### Trecho do documento
=-=-=
Ao conceito da criação direta, no século
passado, se opôs a teoria da evolução ou transformismo, que pensa o homem
derivar do bruto, sem intervenção de uma causa primeira e somente por força da
lei da evolução.
Essa teoria, além de contrária à fé é
contrária à razão, por que:
1.º- há diferenças essenciais entre o
homem e o animal, diferenças que repelem a idéia de parentesco entre um e
outro, não só pelo lado físico senão também, muito mais, pelo lado das nobres
faculdades da alma humana. - a razão e a liberdade;
2.º- os autores dessa teoria não podem
mostrar-nos os vestígios de tais evoluções nos homens das idades
pré-históricas. E, de mais a mais, se a evolução tivera sido uma lei no
passado, como se explica que a natureza haja perdido tal poder e não possa
mostrar-nos também hoje casos, em que animais se tenham tornado homem?
A
alma
18. - O homem é um ser composto de duas
substâncias distintas - corpo e alma - unidas numa só pessoa. A existência da
alma nos é provada:
1.º- Pela revelação: "O Senhor Deus
formou o homem do barro da terra, e inspirou no seu rosto um sopro de vida e o
homem tornou-se alma vivente" (Gen. 11. 7). - Deus disse: "Façamos o
homem á nossa imagem e semelhança" (Gen. I, 26): Deus é espírito: como o
homem poderia ser imagem de Deus, se fosse matéria somente?
2.º- Pela razão. Há em nós duas espécies
de fenômenos; uns fisiológicos, como a nutrição, a digestão, etc.; outros psicológicos,
como o pensamento, o raciocínio, etc. Esses fenômenos de natureza diversa, não
podem derivar do mesmo principio. É mister, pois, admitir no homem dois princípios
diversos, um dos fenômenos fisiológicos e é o corpo, - outro dos fenômenos psicológicos
e é a alma.
Realmente, nossa consciência percebe em
nós um princípio, que, através das vicissitudes da nossa existência, permanece
sempre idêntico: o nosso eu. Ora, esse princípio não é o corpo, que se vai
transformando continuamente. Há, portanto, em nós um outro princípio, que
permanece sempre o mesmo e constitui a nossa identidade pessoal. Esse princípio
é a alma.
A alma do homem é espiritual, criada imediatamente
por Deus, não possuindo os pais nem qualquer outra criatura o poder de tirá-la
do nada. O corpo deriva dos pais pela geração.
A alma humana, feita à imagem de Deus, é
imortal: corrompe-se tão só o que é composto de partes, que se logram separar; mas
a alma humana, por ser espiritual, é simples, não tem partes, portanto; não
pode corromper-se.
A alma poderia ser destruída somente por
Deus; mas repugna à sabedoria, à bondade, à justiça divina reduzir a alma ao nada.
A alma humana é dotada de inteligência e
de vontade, diversamente da alma dos animais, a qual, sendo mortal e privada de
razão e vontade, deve seguir o instinto.
=-=-=
### Dados coletados
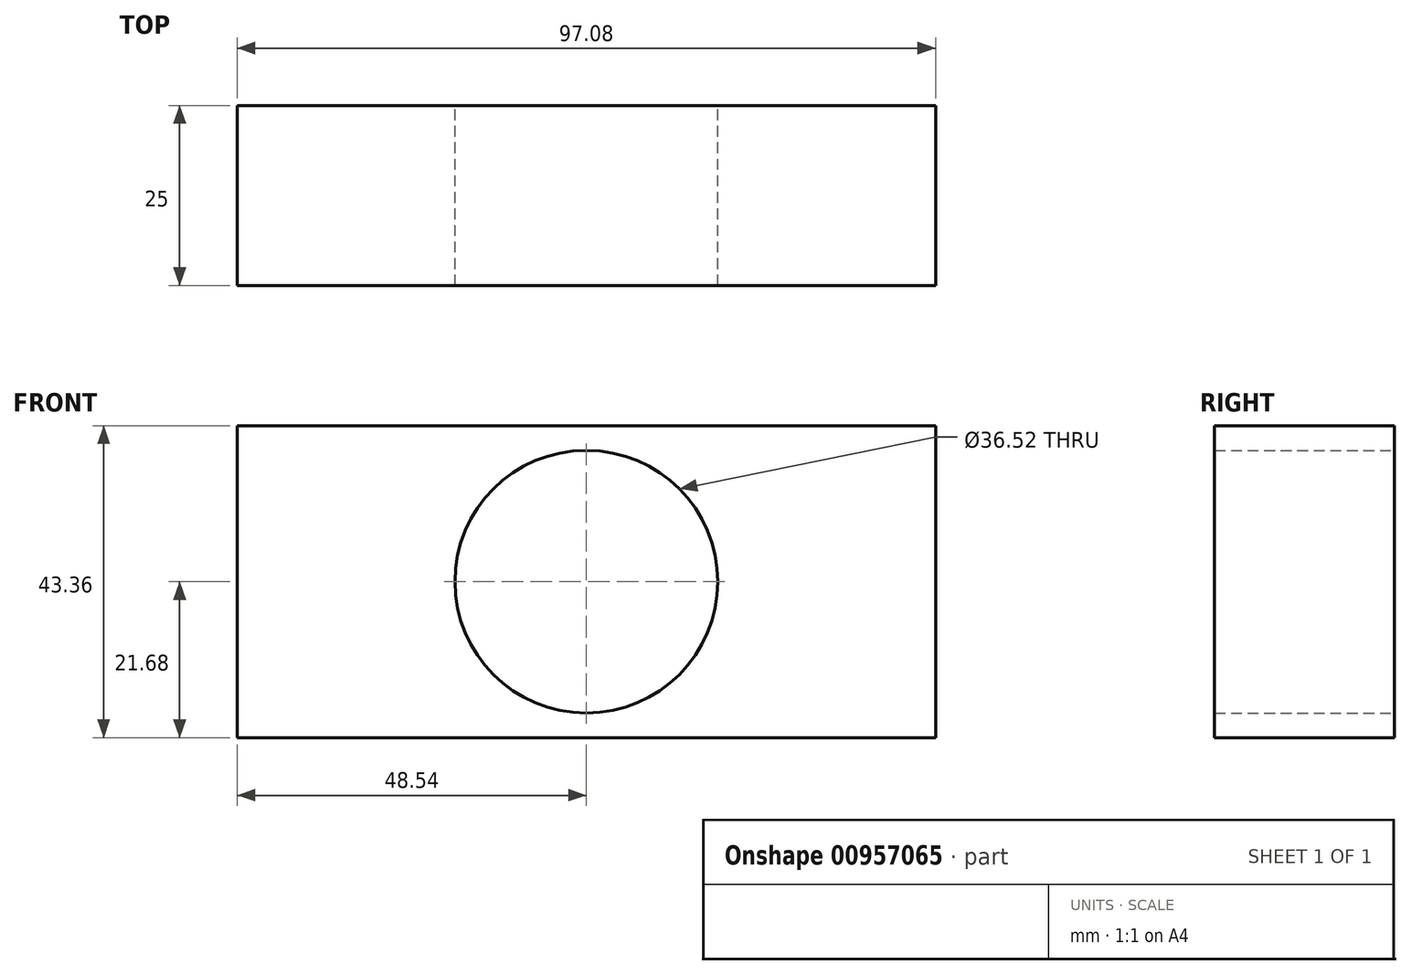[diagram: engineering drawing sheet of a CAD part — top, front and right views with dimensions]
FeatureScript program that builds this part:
=-=-=
### Tarefas a cumprir
A: Transcreva, por favor, um trecho do texto sobre a alma humana: comece nas palavras que contêm "A alma do homem" e pare depois de "pode corromper-se.".
B: Segundo o texto sobre a alma humana, de onde deriva o corpo do homem?
C: Retome o texto sobre a alma humana logo após a última frase apresentada.

### Respostas do exercício
A:
A alma do homem é espiritual, criada imediatamente
por Deus, não possuindo os pais nem qualquer outra criatura o poder de tirá-la
do nada. O corpo deriva dos pais pela geração.
A alma humana, feita à imagem de Deus, é
imortal: corrompe-se tão só o que é composto de partes, que se logram separar; mas
a alma humana, por ser espiritual, é simples, não tem partes, portanto; não
pode corromper-se.

B: O corpo deriva dos pais pela geração.

C:
O homem dotado de livre arbítrio, pode
escolher entre o bem e o mal; por isso, é capaz de merecer. Deus deixa livre o
homem e deseja que este escolha o bem por si mesmo para premiá-lo, e quer que o
homem fique longe do mal, para não lhe dever infligir o castigo.
Dons
concedidos ao homem
19- Deus criou o homem no estado de justiça
original e o enriqueceu de três espécies de dons naturais, preternaturais,
sobrenaturais.
Dons naturais são as propriedades do
corpo e da alma, exigidas pela sua natureza de homem.
Dons preternaturais são aqueles que não
competem ao homem por necessidade da sua natureza, porém não excedem às exigências
de outras naturezas criadas. Essas eram: a) imortalidade do corpo; b) imunidade
ou isenção da dor; c) a integridade ou domínio sobre si e sobre as criaturas;
d) a imunidade da ignorância.
Dons sobrenaturais são: - a
predestinação a visão beatífica, e, para consegui-la, a graça santificante.
O
pecado de Adão
20. - Adão e Eva, enriquecidos por Deus
de todos esses dons, foram submetidos a uma prova. Colocados num paraíso de delícias
para que o cultivassem e o guardassem, Deus lhes dera a comer de todas as
plantas do paraíso, mas lhes havia simultaneamente proibido comessem dos frutos
da árvore da ciência do bem e do mal, porque, se algum dia os comessem, teriam
a morte.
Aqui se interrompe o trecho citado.